The media dialogue was organised by UNICEF, in partnership with the National Orientation Agency (NOA), Lagos State.
The statistics indicated that three to four children die within one month of delivery in the noted South-West states.
Describing the development as worrisome, Agbo said that there was need for the affected states to adopt global requirement of one functional primary healthcare facility per ward.
She called on the governments of affected states to adopt all necessary strategies to strengthen their healthcare system toward reducing the high rate of infant and child mortality.
“Though, governments of these states have introduced various meaningful healthcare programmes, much more still needed to be done to save the lives of new born babies,” Agbo said.
The nutritionist called for improved awareness on the need for expectant mothers to patronise healthcare facilities rather than faith-based clinics, which according to her, is a major factor responsible for the high mortality rate.
She explained that though, Lagos State has the lowest rate of child mortality, there was need for government to do more, considering the population.
Commenting, Oluwasola Olanipekun, the UNICEF Chief Management for Result, Programme and Planning (M4R) Specialist, spoke extensively on child marriage.
Olanipekun said that one out of 10 girls got married before the age of 15, while three out of 10 boys got married before 18 years.
Also, Mrs Blessing Ejiofor, the UNICEF Communication Officer, stressed the importance of data in reporting.

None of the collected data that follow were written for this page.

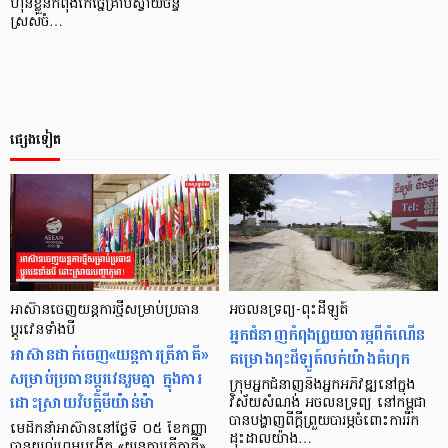
ហ៊ុនខ្លួនកំពុងកែច្នៃគ្រាប់ស្វាយចន្ទី
ស្រស់ចំ…
ផ្សេងទៀត
អាស៊ានចេញយន្តការថ្មីសម្រាប់ប្រធាន
អចលនទ្រព្យ-​ពុះ​ដី​ឡូត៍
ប្តូរវេនទាំងបី
អ្នក​ជំនាញ​កំពុង​ព្រួយ​បារម្ភ​ពី​កំណើន​
អាស៊ានដាក់ចេញ«យន្តការត្រីភាគី»
គម្រោង​ពុះ​ដី​ឡូត៍​លក់​យ៉ាង​គំហុក
សម្រាប់ប្រធានប្តូរវេនរួមគ្នា ក្នុងការ
ក្រុម​អ្នក​ជំនាញ​និង​អ្នក​អភិវឌ្ឍ​​នៅ​ក្នុង​
ដោះស្រាយវិបត្តិមីយ៉ាន់ម៉ា
វិស័យ​សំណង់ អចលន​ទ្រព្យ នៅ​កម្ពុជា
បាន​បង្ហាញ​ពី​ក្តី​ព្រួយ​បារម្ភ​ចំពោះ​ការ​រីក​
មេដឹកនាំអាស៊ាននៅថ្ងៃទី ០៥ ខែកញ្ញា
ដុះដាល​យ៉ាង…
បានយល់ព្រមបង្កើត «យន្តការត្រីភាគី»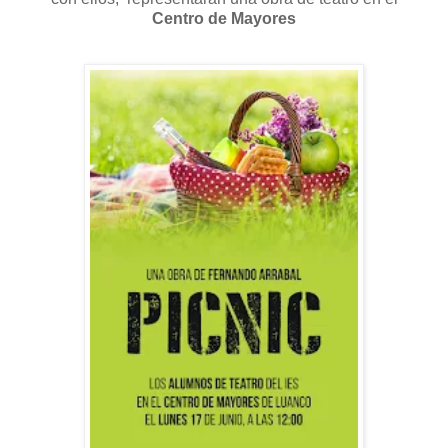
Centro de Mayores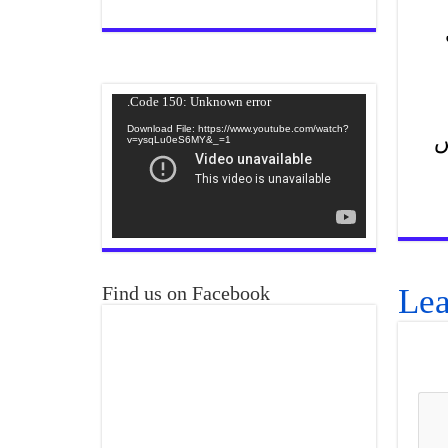
Video
Code 150: Unknown error.
Player
Download File: https://www.youtube.com/watch?
س
v=ysqLu0eS6MY&_=1
Lea
Find us on Facebook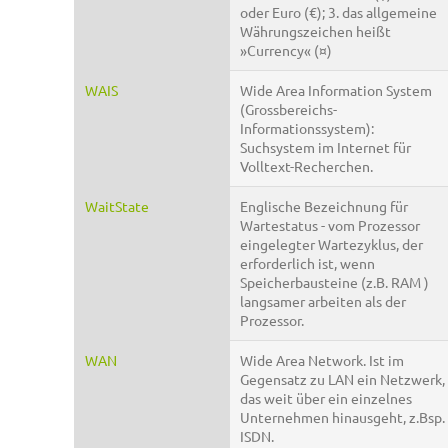
oder Euro (€); 3. das allgemeine
Währungszeichen heißt
»Currency« (¤)
WAIS
Wide Area Information System
(Grossbereichs-
Informationssystem):
Suchsystem im Internet für
Volltext-Recherchen.
WaitState
Englische Bezeichnung für
Wartestatus - vom Prozessor
eingelegter Wartezyklus, der
erforderlich ist, wenn
Speicherbausteine (z.B. RAM )
langsamer arbeiten als der
Prozessor.
WAN
Wide Area Network. Ist im
Gegensatz zu LAN ein Netzwerk,
das weit über ein einzelnes
Unternehmen hinausgeht, z.Bsp.
ISDN.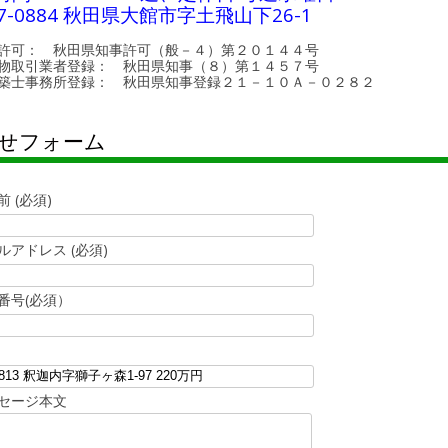
7-0884 秋田県大館市字土飛山下26-1
許可： 秋田県知事許可（般－４）第２０１４４号
物取引業者登録： 秋田県知事（８）第１４５７号
築士事務所登録： 秋田県知事登録２１－１０Ａ－０２８２
せフォーム
前 (必須)
ルアドレス (必須)
番号(必須）
セージ本文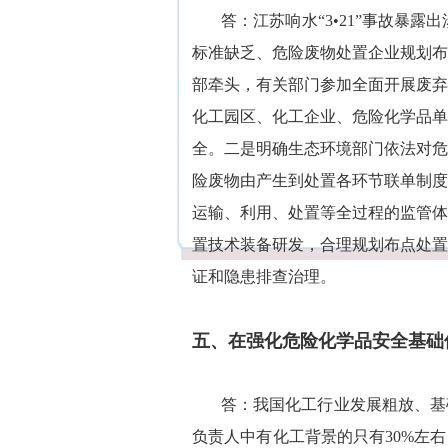
答：江苏响水“3•21”事故
标准缺乏、危险废物处置企业规划布
部牵头，有关部门参加全面开展废弃
化工园区、化工企业、危险化学品单
全。二是明确生态环境部门依法对危
险废物由产生到处置各环节联单制度
运输、利用、处置等全过程的监管体
置技术装备研发，合理规划布点处置
证和隐患排查治理。
五、在强化危险化学品安全基础
答：我国化工行业发展粗放、基
负责人中有化工背景的只有30%左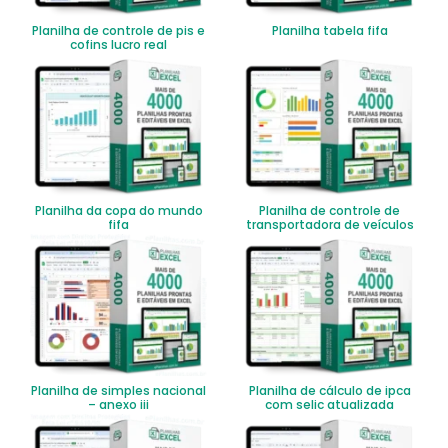
Planilha de controle de pis e
Planilha tabela fifa
cofins lucro real
Planilha da copa do mundo
Planilha de controle de
fifa
transportadora de veículos
Planilha de simples nacional
Planilha de cálculo de ipca
– anexo iii
com selic atualizada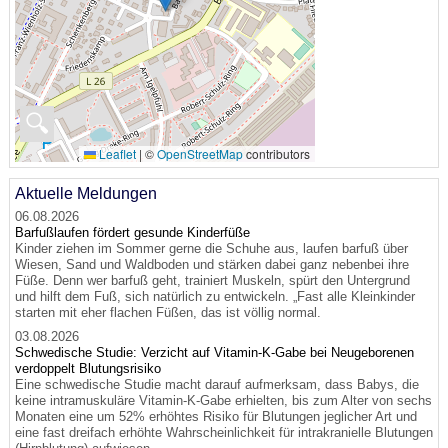
🔍
Leaflet
|
©
OpenStreetMap
contributors
Aktuelle Meldungen
06.08.2026
Barfußlaufen fördert gesunde Kinderfüße
Kinder ziehen im Sommer gerne die Schuhe aus, laufen barfuß über
Wiesen, Sand und Waldboden und stärken dabei ganz nebenbei ihre
Füße. Denn wer barfuß geht, trainiert Muskeln, spürt den Untergrund
und hilft dem Fuß, sich natürlich zu entwickeln. „Fast alle Kleinkinder
starten mit eher flachen Füßen, das ist völlig normal.
03.08.2026
Schwedische Studie: Verzicht auf Vitamin-K-Gabe bei Neugeborenen
verdoppelt Blutungsrisiko
Eine schwedische Studie macht darauf aufmerksam, dass Babys, die
keine intramuskuläre Vitamin-K-Gabe erhielten, bis zum Alter von sechs
Monaten eine um 52% erhöhtes Risiko für Blutungen jeglicher Art und
eine fast dreifach erhöhte Wahrscheinlichkeit für intrakranielle Blutungen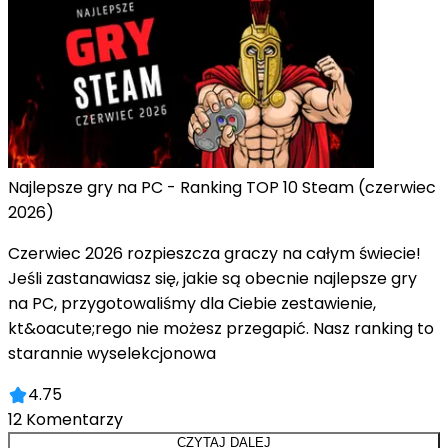
Najlepsze gry na PC - Ranking TOP 10 Steam (czerwiec
2026)
Czerwiec 2026 rozpieszcza graczy na całym świecie!
Jeśli zastanawiasz się, jakie są obecnie najlepsze gry
na PC, przygotowaliśmy dla Ciebie zestawienie,
kt&oacute;rego nie możesz przegapić. Nasz ranking to
starannie wyselekcjonowa
4.75
12
Komentarzy
CZYTAJ DALEJ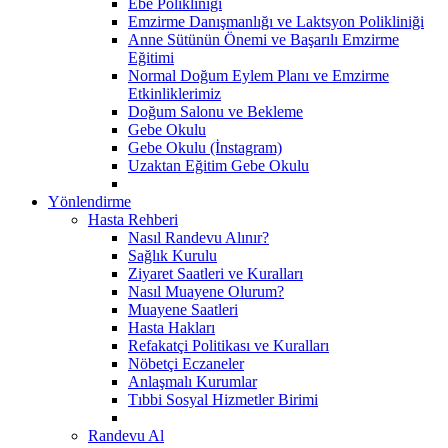
Ebe Polikliniği
Emzirme Danışmanlığı ve Laktsyon Polikliniği
Anne Sütünün Önemi ve Başarılı Emzirme
Eğitimi
Normal Doğum Eylem Planı ve Emzirme
Etkinliklerimiz
Doğum Salonu ve Bekleme
Gebe Okulu
Gebe Okulu (İnstagram)
Uzaktan Eğitim Gebe Okulu
Yönlendirme
Hasta Rehberi
Nasıl Randevu Alınır?
Sağlık Kurulu
Ziyaret Saatleri ve Kuralları
Nasıl Muayene Olurum?
Muayene Saatleri
Hasta Hakları
Refakatçi Politikası ve Kuralları
Nöbetçi Eczaneler
Anlaşmalı Kurumlar
Tıbbi Sosyal Hizmetler Birimi
Randevu Al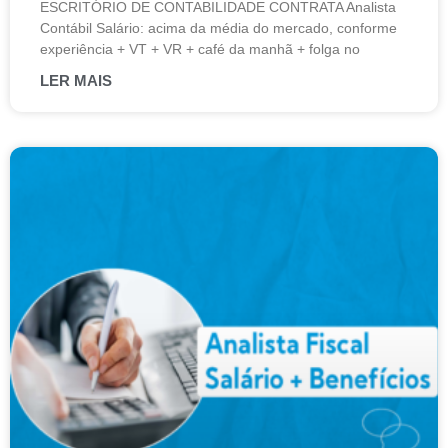
ESCRITÓRIO DE CONTABILIDADE CONTRATA Analista
Contábil Salário: acima da média do mercado, conforme
experiência + VT + VR + café da manhã + folga no
LER MAIS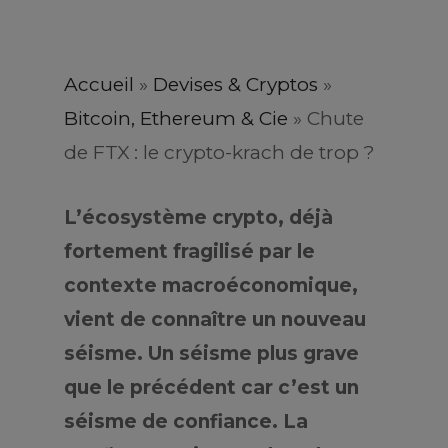
Accueil
»
Devises & Cryptos
»
Bitcoin, Ethereum & Cie
»
Chute
de FTX : le crypto-krach de trop ?
L’écosystème crypto, déjà
fortement fragilisé par le
contexte macroéconomique,
vient de connaître un nouveau
séisme. Un séisme plus grave
que le précédent car c’est un
séisme de confiance. La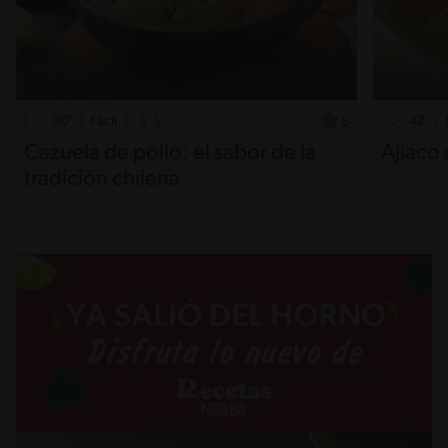
30'
Fácil
42'
5
Cazuela de pollo: el sabor de la
Ajiaco 
tradición chilena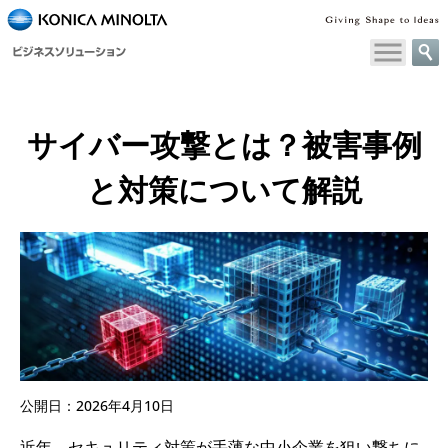
サイバー攻撃とは？被害事例
と対策について解説
公開日：2026年4月10日
近年、セキュリティ対策が手薄な中小企業を狙い撃ちに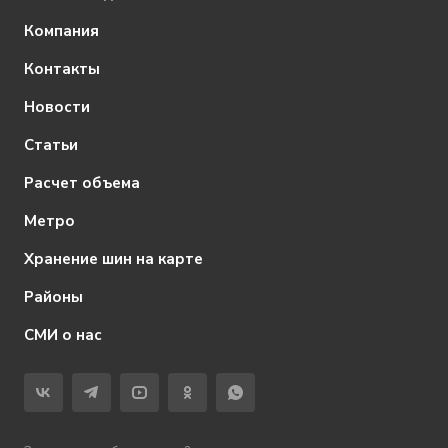
Компания
Контакты
Новости
Статьи
Расчет объема
Метро
Хранение шин на карте
Районы
СМИ о нас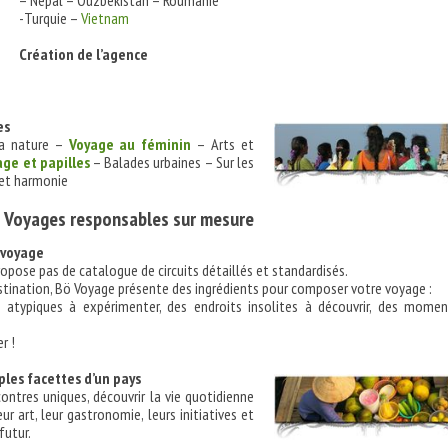
– Népal – Ouzbékistan – Roumanie
-Turquie –
Vietnam
Création de l’agence
es
a nature –
Voyage au féminin
– Arts et
age et papilles
– Balades urbaines – Sur les
 et harmonie
 Voyages responsables sur mesure
 voyage
opose pas de catalogue de circuits détaillés et standardisés.
tination, Bö Voyage présente des ingrédients pour composer votre voyage :
s atypiques à expérimenter, des endroits insolites à découvrir, des mome
r !
iples facettes d’un pays
contres uniques, découvrir la vie quotidienne
ur art, leur gastronomie, leurs initiatives et
futur.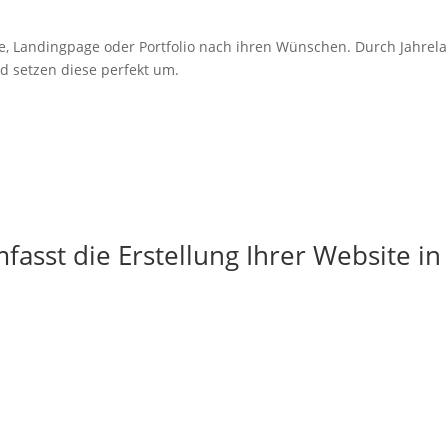
e,
Landingpage
oder Portfolio nach ihren Wünschen. Durch Jahrel
d setzen diese perfekt um.
asst die Erstellung Ihrer Website in
g
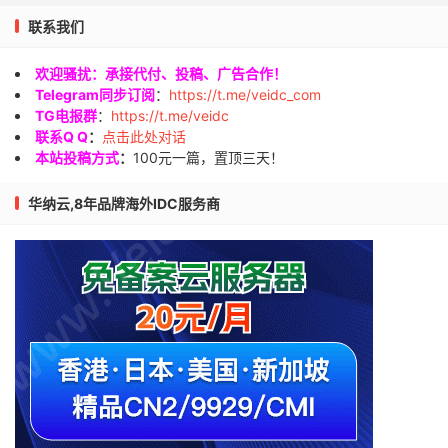
联系我们
欢迎骚扰：承接代付、投稿、广告合作！
Telegram同步订阅
：
https://t.me/veidc_com
TG电报群
：
https://t.me/veidc
联系Q Q
：
点击此处对话
本站投稿方式
：
100元一篇，置顶三天！
华纳云,8年品牌海外IDC服务商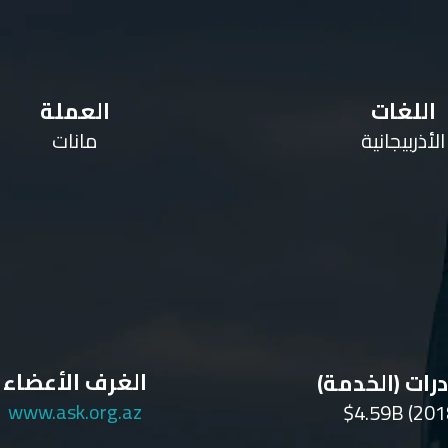
اللغات
العملة
الأذربيجانية
مانات
الغرف الأعضاء
رات (الخدمة)
www.ask.org.az
$4.59B (201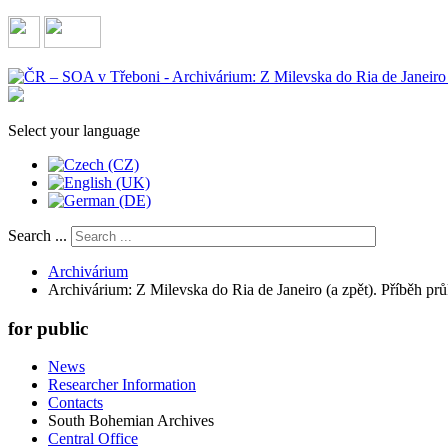
Select your language
Search ...
Archivárium
Archivárium: Z Milevska do Ria de Janeiro (a zpět). Příběh p
for public
News
Researcher Information
Contacts
South Bohemian Archives
Central Office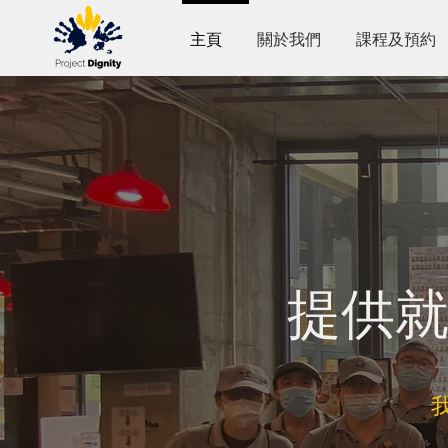
主頁
關於我們
課程及預約
提供就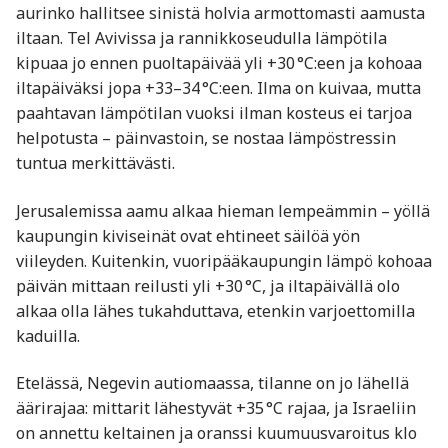
aurinko hallitsee sinistä holvia armottomasti aamusta
iltaan. Tel Avivissa ja rannikkoseudulla lämpötila
kipuaa jo ennen puoltapäivää yli +30 °C:een ja kohoaa
iltapäiväksi jopa +33–34 °C:een. Ilma on kuivaa, mutta
paahtavan lämpötilan vuoksi ilman kosteus ei tarjoa
helpotusta – päinvastoin, se nostaa lämpöstressin
tuntua merkittävästi.
Jerusalemissa aamu alkaa hieman lempeämmin – yöllä
kaupungin kiviseinät ovat ehtineet säilöä yön
viileyden. Kuitenkin, vuoripääkaupungin lämpö kohoaa
päivän mittaan reilusti yli +30 °C, ja iltapäivällä olo
alkaa olla lähes tukahduttava, etenkin varjoettomilla
kaduilla.
Etelässä, Negevin autiomaassa, tilanne on jo lähellä
äärirajaa: mittarit lähestyvät +35 °C rajaa, ja Israeliin
on annettu keltainen ja oranssi kuumuusvaroitus klo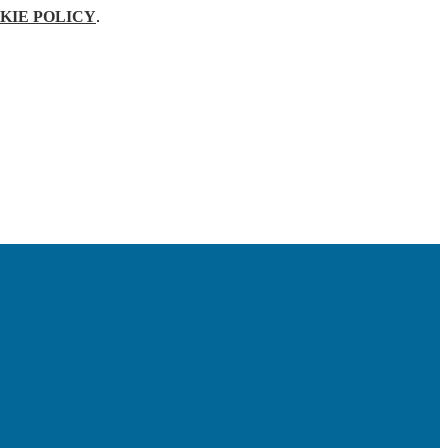
KIE POLICY
.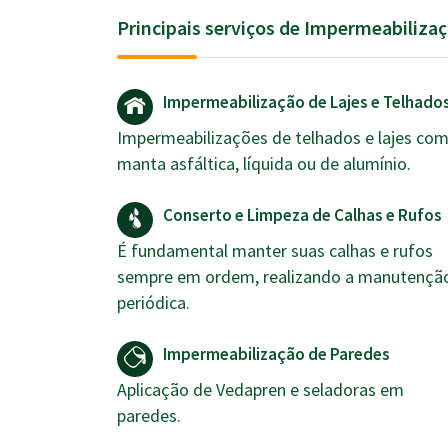
Principais serviços de Impermeabilizaç
Impermeabilização de Lajes e Telhado
Impermeabilizações de telhados e lajes co
manta asfáltica, líquida ou de alumínio.
Conserto e Limpeza de Calhas e Rufos
É fundamental manter suas calhas e rufos
sempre em ordem, realizando a manutençã
periódica.
Impermeabilização de Paredes
Aplicação de Vedapren e seladoras em
paredes.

Ejiofor said that objective of the workshop was to share with media the result of the most recent survey.
She said that such survey would assist them to report, as well as, analyse the situation of children and women in the South-West Nigeria, in an informed way that would be convincing to the public.
Ejiofor said that UNICEF expect journalists to work on data- driven stories and reports that highlight challenges confronting children as well as women in the society.
Contributing, Dr Waheed Ishola, NOA Director in Lagos, urged participants to pay attention to all the presentations, so as to be armed with facts and figures needed in their reportage.